When a child is diagnosed with autism, parenting dynamics often change. Yet courts require more than diagnosis. They require proof that new needs justify altering custody or financial obligations.

That proof may involve expert evaluations, behavioral plans, or cost analyses. Without it, modification petitions rarely succeed.

Tampa divorce lawyer helps families translate medical realities into legally persuasive evidence.


18. Appellate Strategy Lessons from Squires

Appellate courts cannot correct trial-court errors without a complete record. Future appellants should:

  • Ensure all hearings are transcribed.
  • Include original judgments and relevant motions.
  • Frame appellate arguments around preserved issues.

Tampa divorce lawyer experienced in appeals ensures that procedural safeguards are met before filing.


19. How This Decision Promotes Judicial Efficiency

By limiting written findings to granted modifications, Squires avoids unnecessary appellate delays. Requiring findings for every denial would burden courts and slow resolutions. The ruling supports efficiency while maintaining fairness.

Tampa divorce lawyer benefits from this clarity, knowing exactly when detailed findings are required.


20. The Takeaway for Tampa Families

  • Squires v. Squires * reinforces key truths about Florida family law:
  • Written findings are not required when modification is denied.
  • Appellate courts presume trial courts act correctly absent transcripts.
  • Parents seeking modification must show a substantial, material, unanticipated change that serves the child’s best interests.

For families navigating post-divorce adjustments, preparation and evidence matter more than arguments alone. A Tampa divorce lawyer can help gather the proof and ensure the court sees the complete picture.


Frequently Asked Questions

1. What did the appellate court decide in Squires v. Squires?
The court affirmed the trial court’s denial of the mother’s petition to modify child support and parenting arrangements, finding no legal error.
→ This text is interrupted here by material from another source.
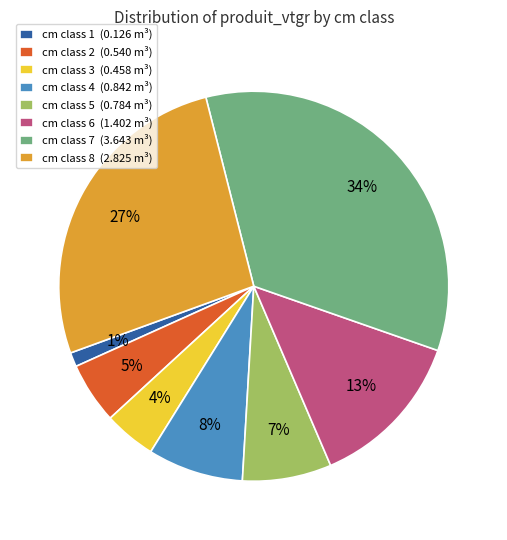

Which category has the biggest portion of the pie?

cm class 7 (3.643 m³)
2. Why did the mother seek modification?
She wanted increased child support and greater decision-making authority after her child was diagnosed with autism.

3. Why did the court deny her request?
The court found insufficient evidence to justify modification. The appellate record did not show error or lack of evidence supporting that conclusion.
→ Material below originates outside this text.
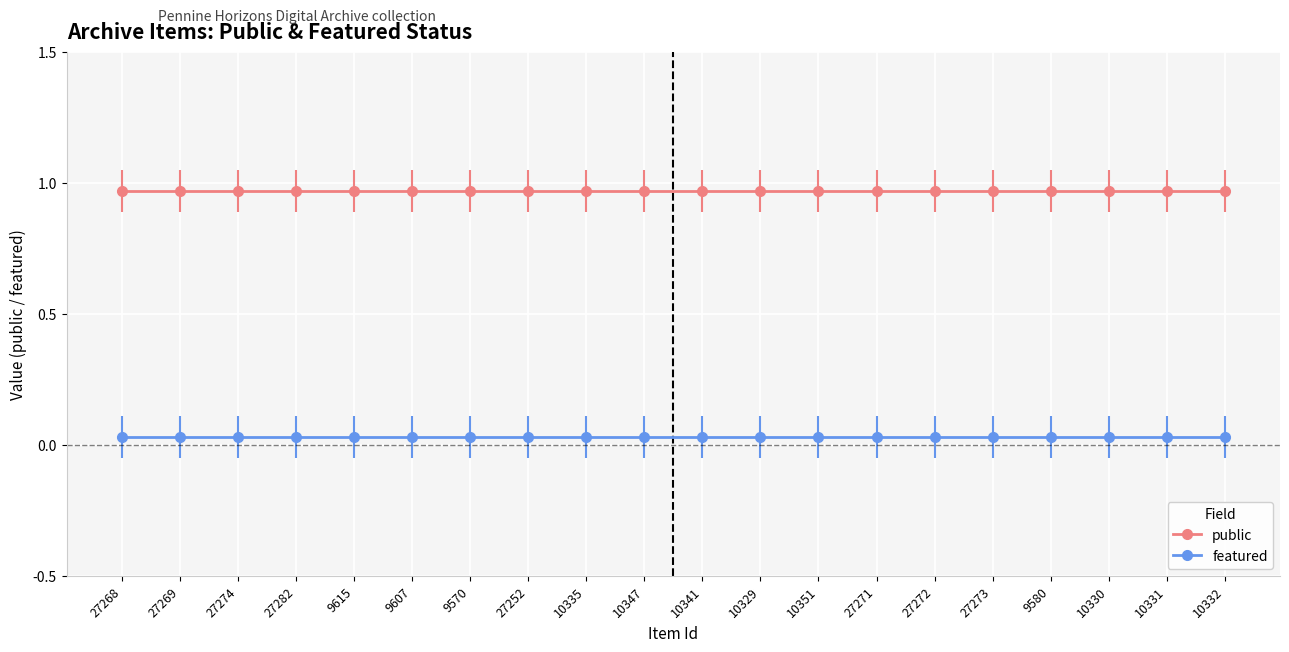

What is the greatest value displayed?

1.0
4. Was the trial court required to make written findings?
No. Florida law requires written findings only when a court creates or modifies a parenting plan, not when it denies a modification request.

5. What does “competent, substantial evidence” mean?
It means credible and reliable evidence sufficient to support the trial court’s ruling.

6. How does the absence of transcripts affect appeals?
Without transcripts, appellate courts presume the trial court ruled correctly and will affirm.

7. Does a diagnosis of autism automatically justify modification?
No. The parent must prove the diagnosis materially changes the child’s needs or circumstances.

8. What evidence supports modification?
Financial records, medical documentation, expert testimony, and proof of new expenses or care requirements.

9. Can a parent challenge favorable conditions imposed on the other parent?
No. A party cannot appeal relief that aligns with their own requests.

10. How can a Tampa parent prepare for a modification case?
By working with a Tampa divorce lawyer to compile comprehensive documentation, preserve hearing transcripts, and present a detailed case showing substantial, material change.


If your child’s needs or circumstances have changed, consult an experienced Tampa divorce lawyer. Careful preparation and clear evidence can help you seek modification that truly serves your child’s best interests while ensuring your case meets Florida’s demanding legal standards.